What are the textbook ways of accessing 2D pitched memory vertically

Say i have a 1920 x 1080 image the size of a pixel could be a custom element. e.g. 8 * sizeof(float). I need to do some scanline operations on this pitched memory. My question is how do I do vertical scanning on a pitched memory more efficiently. Obviously horizontal scan is easy.

Ways that i can think of are:

  1. bind pitched memory to a texture memory.
  2. write a rotate kernel for pitched memory and do the horizontal scan

So what is the textbook way of doing this.

If you intend to do multiple vertical operations, then do one vertical operation per thread. The effective access pattern across threads in a warp can be nicely coalesced.

Cool. Method tested. It’s very fast

Actually, i forgot to call my kernel. The bench mark shows it’s very slow when it’s been called. I think it’s the cache miss while doing vertical scan.
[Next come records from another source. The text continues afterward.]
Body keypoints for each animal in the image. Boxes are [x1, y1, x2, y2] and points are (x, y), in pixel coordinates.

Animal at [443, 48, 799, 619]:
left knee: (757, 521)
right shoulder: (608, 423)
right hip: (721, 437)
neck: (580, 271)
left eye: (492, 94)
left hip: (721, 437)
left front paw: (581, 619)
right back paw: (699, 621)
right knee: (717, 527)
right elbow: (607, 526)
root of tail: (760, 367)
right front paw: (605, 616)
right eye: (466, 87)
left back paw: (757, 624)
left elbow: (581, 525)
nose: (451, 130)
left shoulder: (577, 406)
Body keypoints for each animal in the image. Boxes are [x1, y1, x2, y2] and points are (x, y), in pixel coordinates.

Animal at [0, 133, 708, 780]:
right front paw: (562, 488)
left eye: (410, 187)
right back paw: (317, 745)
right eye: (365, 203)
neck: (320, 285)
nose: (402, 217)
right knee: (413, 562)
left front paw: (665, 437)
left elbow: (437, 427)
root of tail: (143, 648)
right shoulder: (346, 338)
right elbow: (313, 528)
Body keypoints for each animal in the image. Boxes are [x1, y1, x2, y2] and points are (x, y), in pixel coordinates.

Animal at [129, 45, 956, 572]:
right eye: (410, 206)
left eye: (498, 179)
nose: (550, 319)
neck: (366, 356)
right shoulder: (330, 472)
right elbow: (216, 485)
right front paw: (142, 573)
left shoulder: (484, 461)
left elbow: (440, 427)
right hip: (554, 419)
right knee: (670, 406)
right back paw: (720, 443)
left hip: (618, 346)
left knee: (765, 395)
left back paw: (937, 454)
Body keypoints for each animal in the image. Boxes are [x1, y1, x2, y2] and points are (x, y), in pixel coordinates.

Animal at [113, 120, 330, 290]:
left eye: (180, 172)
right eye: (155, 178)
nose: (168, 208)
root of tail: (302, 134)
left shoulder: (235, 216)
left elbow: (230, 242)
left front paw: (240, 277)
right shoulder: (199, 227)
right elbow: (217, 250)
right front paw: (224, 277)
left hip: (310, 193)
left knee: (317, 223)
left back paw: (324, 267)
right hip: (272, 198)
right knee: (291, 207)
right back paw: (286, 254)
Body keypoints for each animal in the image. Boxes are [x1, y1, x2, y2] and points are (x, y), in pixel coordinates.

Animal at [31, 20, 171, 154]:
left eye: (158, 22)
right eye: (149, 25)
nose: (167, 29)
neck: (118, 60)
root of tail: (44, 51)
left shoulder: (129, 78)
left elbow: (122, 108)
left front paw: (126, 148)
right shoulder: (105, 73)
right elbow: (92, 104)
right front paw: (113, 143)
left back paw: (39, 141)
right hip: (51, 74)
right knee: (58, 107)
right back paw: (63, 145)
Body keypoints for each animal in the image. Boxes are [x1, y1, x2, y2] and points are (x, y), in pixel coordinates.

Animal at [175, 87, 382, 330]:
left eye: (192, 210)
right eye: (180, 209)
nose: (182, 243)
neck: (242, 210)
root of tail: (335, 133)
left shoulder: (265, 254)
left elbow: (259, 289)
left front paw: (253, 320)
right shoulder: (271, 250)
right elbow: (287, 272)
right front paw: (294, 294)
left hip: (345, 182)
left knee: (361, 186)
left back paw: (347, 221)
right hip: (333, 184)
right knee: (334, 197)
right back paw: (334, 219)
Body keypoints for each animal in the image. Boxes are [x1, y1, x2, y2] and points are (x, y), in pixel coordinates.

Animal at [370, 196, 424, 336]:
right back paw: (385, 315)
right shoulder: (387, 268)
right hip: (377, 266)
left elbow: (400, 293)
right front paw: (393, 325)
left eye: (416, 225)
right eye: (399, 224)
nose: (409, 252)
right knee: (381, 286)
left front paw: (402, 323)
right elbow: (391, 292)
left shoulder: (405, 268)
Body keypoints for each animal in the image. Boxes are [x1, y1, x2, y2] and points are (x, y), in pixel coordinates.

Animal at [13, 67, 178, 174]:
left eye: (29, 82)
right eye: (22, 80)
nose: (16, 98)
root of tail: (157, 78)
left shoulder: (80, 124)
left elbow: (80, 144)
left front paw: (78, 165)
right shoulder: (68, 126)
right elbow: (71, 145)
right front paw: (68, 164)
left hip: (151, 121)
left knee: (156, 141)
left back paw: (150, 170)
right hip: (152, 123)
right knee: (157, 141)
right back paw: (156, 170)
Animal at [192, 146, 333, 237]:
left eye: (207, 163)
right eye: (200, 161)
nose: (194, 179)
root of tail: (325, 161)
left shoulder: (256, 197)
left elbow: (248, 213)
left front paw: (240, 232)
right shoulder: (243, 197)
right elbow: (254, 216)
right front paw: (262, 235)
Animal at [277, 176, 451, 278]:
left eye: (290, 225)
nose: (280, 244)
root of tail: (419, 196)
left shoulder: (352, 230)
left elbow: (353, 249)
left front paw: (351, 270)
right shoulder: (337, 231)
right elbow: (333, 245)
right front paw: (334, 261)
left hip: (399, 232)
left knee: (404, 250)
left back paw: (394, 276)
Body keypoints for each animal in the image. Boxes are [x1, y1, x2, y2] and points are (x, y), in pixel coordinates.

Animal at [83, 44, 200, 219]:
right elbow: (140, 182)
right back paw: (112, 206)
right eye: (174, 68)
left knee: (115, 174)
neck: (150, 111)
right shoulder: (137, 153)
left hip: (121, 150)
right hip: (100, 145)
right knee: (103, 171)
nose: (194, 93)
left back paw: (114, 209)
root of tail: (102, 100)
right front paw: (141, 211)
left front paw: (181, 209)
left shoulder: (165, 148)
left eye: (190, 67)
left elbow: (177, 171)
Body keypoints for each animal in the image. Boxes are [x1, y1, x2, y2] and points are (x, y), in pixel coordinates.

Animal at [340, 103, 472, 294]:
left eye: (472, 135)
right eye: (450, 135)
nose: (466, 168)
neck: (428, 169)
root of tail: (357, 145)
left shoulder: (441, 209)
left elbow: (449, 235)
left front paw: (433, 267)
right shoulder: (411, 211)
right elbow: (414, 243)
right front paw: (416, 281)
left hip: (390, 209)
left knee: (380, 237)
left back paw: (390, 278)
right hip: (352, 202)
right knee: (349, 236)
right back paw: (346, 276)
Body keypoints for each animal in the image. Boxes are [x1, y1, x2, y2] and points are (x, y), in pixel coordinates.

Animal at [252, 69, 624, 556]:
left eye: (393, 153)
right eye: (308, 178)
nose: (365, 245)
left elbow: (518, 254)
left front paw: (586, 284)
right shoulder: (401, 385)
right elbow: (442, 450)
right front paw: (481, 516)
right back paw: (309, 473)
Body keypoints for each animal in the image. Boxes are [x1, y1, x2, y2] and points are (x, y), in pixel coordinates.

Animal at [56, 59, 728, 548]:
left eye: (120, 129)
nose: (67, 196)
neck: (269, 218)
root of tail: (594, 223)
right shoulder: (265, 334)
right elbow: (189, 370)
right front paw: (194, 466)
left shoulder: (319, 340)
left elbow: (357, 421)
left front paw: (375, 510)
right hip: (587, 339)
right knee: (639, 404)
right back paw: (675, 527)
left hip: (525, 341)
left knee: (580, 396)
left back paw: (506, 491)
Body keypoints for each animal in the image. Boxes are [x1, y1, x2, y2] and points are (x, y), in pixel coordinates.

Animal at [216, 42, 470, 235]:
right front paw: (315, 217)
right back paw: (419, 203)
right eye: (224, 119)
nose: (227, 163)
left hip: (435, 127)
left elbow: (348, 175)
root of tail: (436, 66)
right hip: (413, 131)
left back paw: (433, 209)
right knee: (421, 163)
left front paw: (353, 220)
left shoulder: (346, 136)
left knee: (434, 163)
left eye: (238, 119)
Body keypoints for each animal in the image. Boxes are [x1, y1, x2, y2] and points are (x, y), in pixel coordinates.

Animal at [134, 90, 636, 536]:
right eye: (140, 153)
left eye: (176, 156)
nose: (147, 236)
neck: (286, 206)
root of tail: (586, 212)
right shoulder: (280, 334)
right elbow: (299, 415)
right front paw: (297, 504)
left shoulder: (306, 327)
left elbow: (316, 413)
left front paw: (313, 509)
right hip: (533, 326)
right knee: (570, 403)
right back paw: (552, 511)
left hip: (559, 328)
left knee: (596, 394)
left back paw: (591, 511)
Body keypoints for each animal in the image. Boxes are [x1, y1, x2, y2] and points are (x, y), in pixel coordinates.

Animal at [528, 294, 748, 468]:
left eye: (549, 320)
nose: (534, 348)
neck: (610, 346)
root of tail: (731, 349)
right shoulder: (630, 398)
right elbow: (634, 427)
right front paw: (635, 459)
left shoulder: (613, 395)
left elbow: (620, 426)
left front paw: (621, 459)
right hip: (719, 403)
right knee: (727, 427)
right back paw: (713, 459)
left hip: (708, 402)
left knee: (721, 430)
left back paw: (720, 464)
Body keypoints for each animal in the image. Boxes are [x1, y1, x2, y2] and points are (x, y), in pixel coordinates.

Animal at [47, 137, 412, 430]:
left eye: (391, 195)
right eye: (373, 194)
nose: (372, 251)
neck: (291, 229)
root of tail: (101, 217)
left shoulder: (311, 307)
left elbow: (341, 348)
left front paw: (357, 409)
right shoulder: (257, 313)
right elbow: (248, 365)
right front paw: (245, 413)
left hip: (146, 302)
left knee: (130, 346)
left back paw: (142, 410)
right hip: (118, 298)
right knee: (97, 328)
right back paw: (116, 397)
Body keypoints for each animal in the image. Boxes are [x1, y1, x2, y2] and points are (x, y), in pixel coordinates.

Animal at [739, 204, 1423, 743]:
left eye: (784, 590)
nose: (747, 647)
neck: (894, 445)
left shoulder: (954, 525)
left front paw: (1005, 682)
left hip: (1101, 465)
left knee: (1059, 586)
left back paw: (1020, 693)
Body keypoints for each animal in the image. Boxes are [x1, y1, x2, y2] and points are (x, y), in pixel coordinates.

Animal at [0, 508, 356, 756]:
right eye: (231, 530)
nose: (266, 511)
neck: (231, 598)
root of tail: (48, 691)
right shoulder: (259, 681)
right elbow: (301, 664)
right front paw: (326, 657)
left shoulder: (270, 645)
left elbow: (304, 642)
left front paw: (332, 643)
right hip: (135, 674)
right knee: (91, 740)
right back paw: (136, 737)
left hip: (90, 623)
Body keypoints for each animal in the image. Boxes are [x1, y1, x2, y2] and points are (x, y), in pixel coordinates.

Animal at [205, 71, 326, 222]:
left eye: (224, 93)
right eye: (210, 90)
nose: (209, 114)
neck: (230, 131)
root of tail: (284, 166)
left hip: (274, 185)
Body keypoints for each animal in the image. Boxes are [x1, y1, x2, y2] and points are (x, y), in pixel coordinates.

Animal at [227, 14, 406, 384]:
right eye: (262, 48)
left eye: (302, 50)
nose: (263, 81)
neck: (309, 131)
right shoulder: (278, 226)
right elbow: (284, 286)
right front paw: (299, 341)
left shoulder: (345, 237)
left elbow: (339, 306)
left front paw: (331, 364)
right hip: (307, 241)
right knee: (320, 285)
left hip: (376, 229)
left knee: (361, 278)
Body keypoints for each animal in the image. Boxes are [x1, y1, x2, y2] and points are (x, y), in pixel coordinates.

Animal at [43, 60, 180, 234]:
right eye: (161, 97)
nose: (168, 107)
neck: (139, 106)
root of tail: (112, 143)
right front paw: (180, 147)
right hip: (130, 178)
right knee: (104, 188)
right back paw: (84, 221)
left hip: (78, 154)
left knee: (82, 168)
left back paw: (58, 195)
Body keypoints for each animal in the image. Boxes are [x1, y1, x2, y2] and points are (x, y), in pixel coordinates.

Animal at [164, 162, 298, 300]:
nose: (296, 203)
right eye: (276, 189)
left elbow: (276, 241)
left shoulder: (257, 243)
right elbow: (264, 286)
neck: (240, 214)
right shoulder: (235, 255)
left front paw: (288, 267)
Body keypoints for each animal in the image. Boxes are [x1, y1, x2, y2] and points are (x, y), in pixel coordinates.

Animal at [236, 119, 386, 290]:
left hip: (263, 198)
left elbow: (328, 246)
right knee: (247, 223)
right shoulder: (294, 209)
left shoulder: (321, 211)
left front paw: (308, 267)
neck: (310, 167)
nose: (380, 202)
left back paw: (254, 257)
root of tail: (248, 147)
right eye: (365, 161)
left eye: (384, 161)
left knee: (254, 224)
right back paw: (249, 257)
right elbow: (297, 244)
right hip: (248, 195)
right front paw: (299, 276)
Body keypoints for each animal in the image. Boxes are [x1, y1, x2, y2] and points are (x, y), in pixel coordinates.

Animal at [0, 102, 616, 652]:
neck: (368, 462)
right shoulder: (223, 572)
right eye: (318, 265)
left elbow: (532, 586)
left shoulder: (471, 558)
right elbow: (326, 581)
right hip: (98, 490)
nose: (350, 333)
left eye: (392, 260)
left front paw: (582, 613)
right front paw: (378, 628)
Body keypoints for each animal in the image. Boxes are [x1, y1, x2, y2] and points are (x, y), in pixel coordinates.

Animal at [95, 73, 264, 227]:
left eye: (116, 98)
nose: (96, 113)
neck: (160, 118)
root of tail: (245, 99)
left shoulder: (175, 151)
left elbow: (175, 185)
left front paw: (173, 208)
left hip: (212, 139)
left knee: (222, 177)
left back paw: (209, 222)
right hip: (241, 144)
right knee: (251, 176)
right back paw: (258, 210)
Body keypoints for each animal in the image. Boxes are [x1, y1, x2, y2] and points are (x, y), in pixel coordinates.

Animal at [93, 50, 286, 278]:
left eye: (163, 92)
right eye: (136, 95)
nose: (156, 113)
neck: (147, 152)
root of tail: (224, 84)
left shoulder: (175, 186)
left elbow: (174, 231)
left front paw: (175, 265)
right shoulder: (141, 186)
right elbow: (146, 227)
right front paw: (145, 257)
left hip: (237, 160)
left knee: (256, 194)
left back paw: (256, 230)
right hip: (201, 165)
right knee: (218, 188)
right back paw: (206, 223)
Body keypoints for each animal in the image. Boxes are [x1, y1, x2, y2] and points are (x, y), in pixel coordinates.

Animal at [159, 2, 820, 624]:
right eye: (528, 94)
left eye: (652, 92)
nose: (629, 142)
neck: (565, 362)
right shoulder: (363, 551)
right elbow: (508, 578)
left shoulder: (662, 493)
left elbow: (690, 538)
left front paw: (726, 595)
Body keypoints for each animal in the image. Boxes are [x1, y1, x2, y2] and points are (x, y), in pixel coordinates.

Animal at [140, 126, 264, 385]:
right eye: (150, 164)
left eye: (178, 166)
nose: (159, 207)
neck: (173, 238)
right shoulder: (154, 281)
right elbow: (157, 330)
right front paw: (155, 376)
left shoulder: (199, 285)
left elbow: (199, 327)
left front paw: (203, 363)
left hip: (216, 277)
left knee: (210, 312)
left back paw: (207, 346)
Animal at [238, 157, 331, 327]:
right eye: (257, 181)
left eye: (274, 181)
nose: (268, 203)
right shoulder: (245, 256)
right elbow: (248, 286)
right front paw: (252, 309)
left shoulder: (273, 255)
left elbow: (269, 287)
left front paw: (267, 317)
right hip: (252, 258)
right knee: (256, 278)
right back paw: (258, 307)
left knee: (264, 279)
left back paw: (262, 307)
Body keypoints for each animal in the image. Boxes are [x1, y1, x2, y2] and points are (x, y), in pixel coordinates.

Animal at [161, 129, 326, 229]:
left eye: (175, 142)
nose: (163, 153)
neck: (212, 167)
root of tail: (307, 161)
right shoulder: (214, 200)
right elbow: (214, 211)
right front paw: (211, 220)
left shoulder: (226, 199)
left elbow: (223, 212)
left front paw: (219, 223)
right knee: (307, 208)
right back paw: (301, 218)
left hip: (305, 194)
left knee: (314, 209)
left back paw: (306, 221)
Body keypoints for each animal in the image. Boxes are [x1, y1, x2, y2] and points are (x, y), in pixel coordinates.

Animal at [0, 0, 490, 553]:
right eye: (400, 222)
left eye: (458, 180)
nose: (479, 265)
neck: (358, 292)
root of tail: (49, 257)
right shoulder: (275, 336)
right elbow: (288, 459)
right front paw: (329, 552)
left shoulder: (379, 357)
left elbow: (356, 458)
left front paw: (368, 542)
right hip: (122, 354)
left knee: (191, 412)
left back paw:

Do you have example of launching kernel vertically?

My current code looks like this:

int row = blockIdx.y * blockDim.y + threadIdx.y; //Row number
int col = blockIdx.x * blockDim.x + threadIdx.x; //Column number

if (row >= ceilf((float)CustomImageHeight / (float)10) || col >= CustomImageWidth)
{
return;
}

row *= D;

for(int winSoze = 0; winSize < 10; ++winSize)
{
custom* data_loc = (custom*)((uint8*)dev_ptr + pitch * row + winSize);
custom& data = data_loc[col]
}

For me, the canonical example is summing the rows of a matrix vs. summing the columns of a matrix.

For row-sums, you should use a parallel reduction method (across threads).

For column sums, you can have each thread perform a running sum of a column.

compare case 1 to case 2 in the final sample code in the answer here:

https://stackoverflow.com/questions/51526082/cuda-parallel-reduction-over-one-axis/51530238#51530238

case 1 is performing a classical parallel reduction for row sum, with cooperating threads, operating in the x-axis

case 2 is performing one sum per column per thread, operating in the y-axis

Note that both of these methods should be able to come close to a throughput which is equivalent to GPU main memory bandwidth - the performance upper bound for any memory-bound kernel.